My stay on the lost islands of Xogulano continues.
I have spent most of my time here without any company. This arrangement suits me, since I find I am soothed and stimulated by my own thoughts, but perturbed by the interruptions of others. However, it was surprisingly pleasant to be visited by a local fisherman. It seems he is one of the few locals who dares to set foot on the islands. Although when he does so, he will only walk and climb in straight lines at right angles, believing this will calm the ‘demon spirits’ of the islands.
Taking this opportunity to gather knowledge, I asked the fisherman exactly how plants and animals manage to survive the frequent complete submerging of the islands. He answered,
“How can this apply to plants?” I asked, but received only an enigmatic smile in response.
I am hoping to be on the islands when submerging occurs, so that I can observe the survival methods of the inhabitants. However, I fear for my safety when they do.
While my fisherman friend was sitting on a rocky outcrop, dangling his line in a small pool, I found this plant growing nearby. I quickly gleaned a hint of its survival strategy – a large tuber makes up the base of the plant, and it has a waxy covering that may well be waterproof. Attempts to cut my way through the surface of the tuber failed. The leaves themselves are sticky, similar to the surface of Nepenthes leaves (the carnivorous pitcher plant). I watched as flies became attached to the leaves, getting tangled in long hairs.
I asked my visitor for information about this bizarre organism, hoping to hear more about its carnivorous habits.
“Not eating flies, doesn’t need to eat flies,” he said, emphatically.
Assuming he was ignorant of the subtleties of plant nutrition, I began to explain how plants make their own food, but still require nitrogen, which can be found in the corpses of insects. However, he impatiently waved my words away, insisting that the plant was not eating the insects, but kidnapping them.

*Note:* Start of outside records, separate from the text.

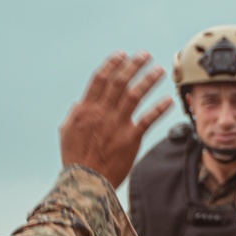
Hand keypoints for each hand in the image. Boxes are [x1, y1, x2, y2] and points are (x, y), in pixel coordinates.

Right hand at [60, 52, 172, 188]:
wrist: (86, 181)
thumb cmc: (75, 158)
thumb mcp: (67, 131)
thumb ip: (76, 114)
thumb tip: (81, 102)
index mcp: (86, 108)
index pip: (100, 79)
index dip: (112, 64)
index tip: (123, 54)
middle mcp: (102, 112)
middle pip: (119, 82)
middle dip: (133, 66)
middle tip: (145, 55)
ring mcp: (117, 125)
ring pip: (134, 96)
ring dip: (148, 80)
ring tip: (160, 70)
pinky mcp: (131, 139)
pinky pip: (148, 120)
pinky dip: (159, 108)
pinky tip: (169, 100)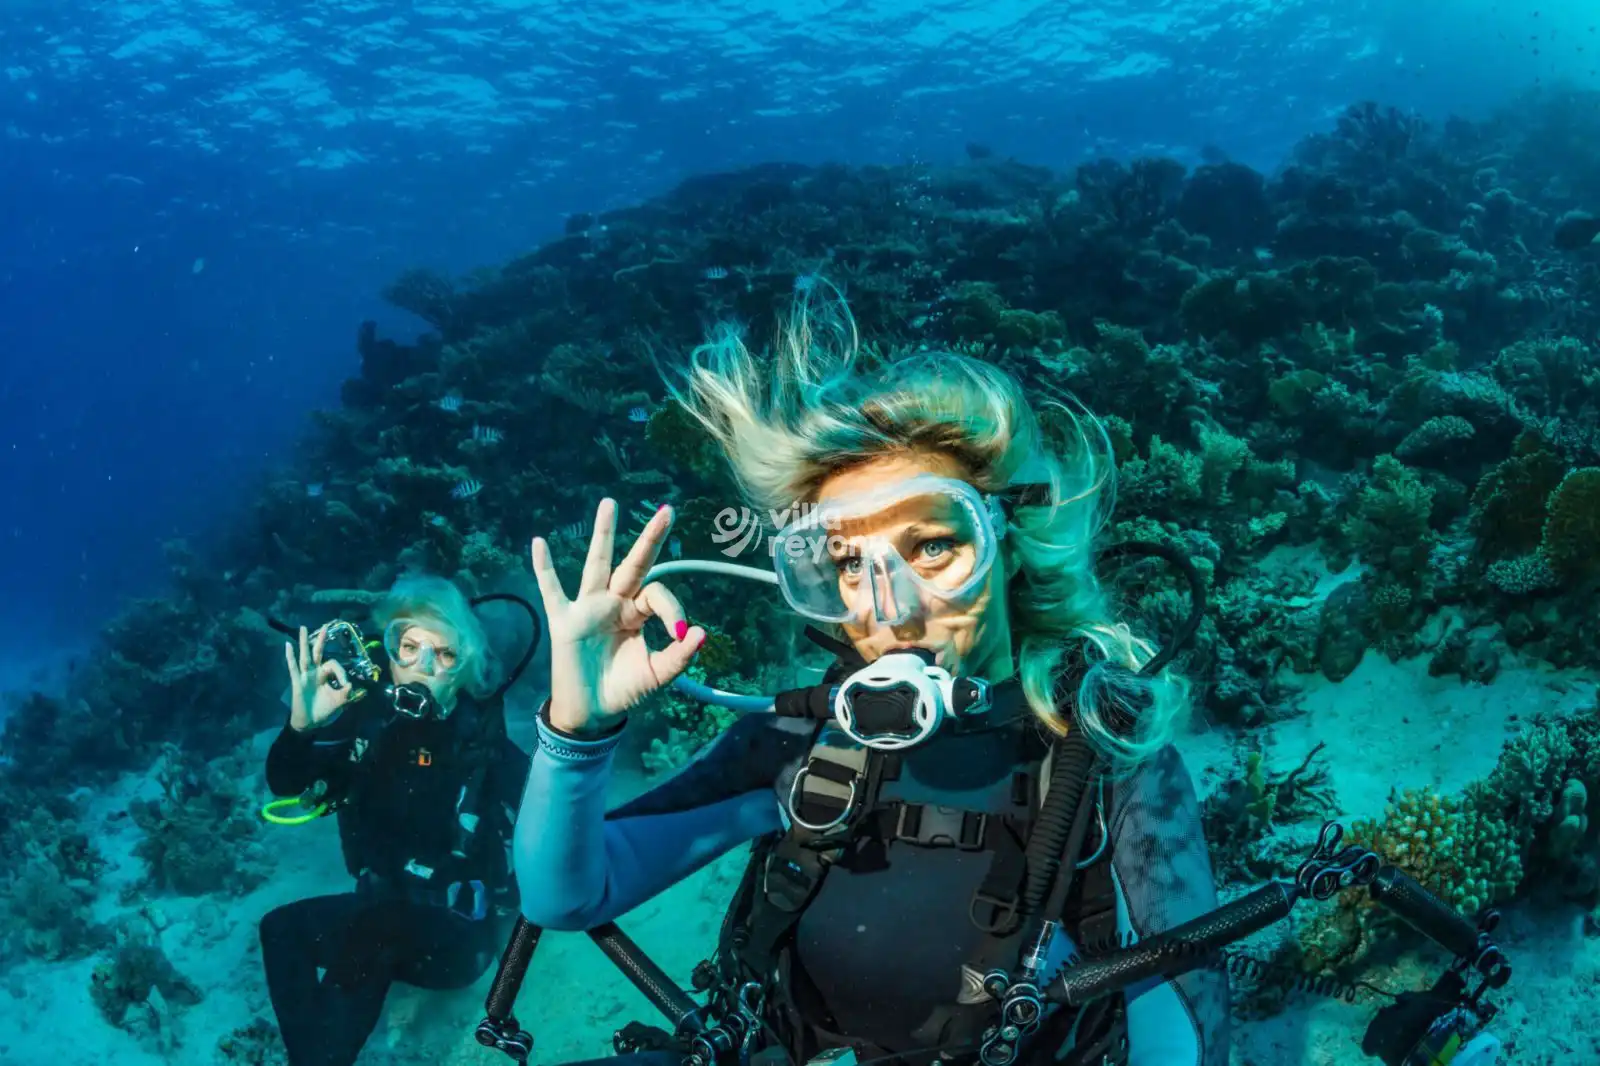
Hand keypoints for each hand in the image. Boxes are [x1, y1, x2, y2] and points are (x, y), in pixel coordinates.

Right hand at [284, 625, 352, 731]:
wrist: (310, 723)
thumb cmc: (324, 710)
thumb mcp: (339, 701)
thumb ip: (346, 693)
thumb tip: (351, 684)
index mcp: (325, 676)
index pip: (334, 665)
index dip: (341, 672)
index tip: (346, 684)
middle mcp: (315, 673)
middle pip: (318, 652)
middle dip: (321, 640)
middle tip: (325, 625)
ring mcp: (305, 676)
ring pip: (305, 656)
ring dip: (305, 642)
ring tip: (303, 627)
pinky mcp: (297, 682)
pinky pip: (293, 668)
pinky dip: (290, 657)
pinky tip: (288, 645)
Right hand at [531, 499, 705, 735]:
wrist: (592, 713)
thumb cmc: (624, 689)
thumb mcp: (657, 675)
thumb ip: (679, 656)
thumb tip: (700, 633)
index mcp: (638, 612)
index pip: (658, 594)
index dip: (673, 610)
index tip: (680, 633)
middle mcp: (615, 603)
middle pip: (634, 564)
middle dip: (650, 538)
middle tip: (668, 511)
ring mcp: (588, 608)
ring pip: (597, 565)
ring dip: (603, 535)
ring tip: (609, 504)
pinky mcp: (565, 621)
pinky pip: (552, 591)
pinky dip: (544, 569)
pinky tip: (539, 543)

“To make home, to be security,” he explained. I was incredulous. Ants often have a symbiotic relationship with plants, protecting them from being eaten in exchange for a place to live. However, I have never encountered a plant that took ants by force for such a purpose. I expressed my doubt at his theory and he shrugged as if slightly offended, and walked back to his boat following the same awkward angular path back to his boat.
Watching the plant later that evening, I observed that the leaves were not permanent fixtures as one would expect. As it became dusk, they were sucked back inside, taking the ants, still alive but unable to escape, into the plant.
The next morning, when the leaves sprouted anew from the tuber, there was no sign of living or partly digested ants, and I suspect my visitor may be right.